# Jobs
1. In the patent claims, what concentration range is given for the solution of PMMA in acetone?
2. For each statement below, say whether it agrees with the patent claims, answering yes or no and quoting the deciding words. (a) In claim 7, the pressure in step (2) is held for 30 s to 60 s. (b) In claim 9, the coating and drying process is repeated 2 to 4 times. (c) Claim 12 uses the crack self-healing agent according to claim 3.

# Given passage
##############################
6. The preparation method according to claim 5, wherein in step (2), a pressure of 250 psi to 750 psi is applied.

7. The preparation method according to claim 5, wherein in step (2), a pressure of 250 psi to 750 psi is held for 30 s to 60 s.

8. The preparation method according to claim 5, wherein in step (3), the solution of PMMA in acetone has a concentration of 0.2 g/mL to 0.3 g/mL.

9. The preparation method according to claim 5, wherein in step (3), the process of placing the core material body obtained in a solution of PMMA in acetone for coating and taking out the core material body and drying is repeated 3 to 6 times.

10. A method for crack self-healing and steel bar protection in marine concrete, comprising: using the crack self-healing agent for cement-based materials capable of binding corrosive ions in seawater according to claim 1.

11. A method for crack self-healing and steel bar protection in marine concrete, comprising: using the crack self-healing agent for cement-based materials capable of binding corrosive ions in seawater according to claim 2.

12. A method for crack self-healing and steel bar protection in marine concrete, comprising: using the crack self-healing agent for cement-based materials capable of binding corrosive ions in seawater according to claim 3.

13. A method for crack self-healing and steel bar protection in marine concrete, comprising: using the crack self-healing agent for cement-based materials capable of binding corrosive ions in seawater according to claim 4.
##############################
# Data provided
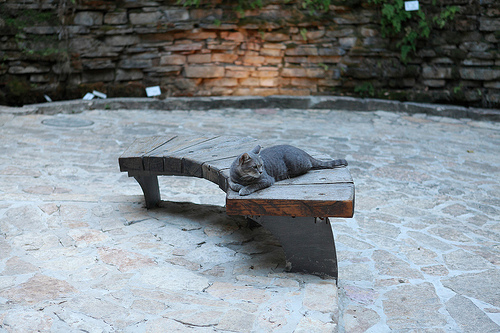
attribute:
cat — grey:
[217, 135, 348, 210]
##############################
# Problem solutions
1. 0.2 g/mL to 0.3 g/mL

2.
(a) Yes: "a pressure of 250 psi to 750 psi is held for 30 s to 60 s"
(b) No: "is repeated 3 to 6 times"
(c) Yes: "capable of binding corrosive ions in seawater according to claim 3"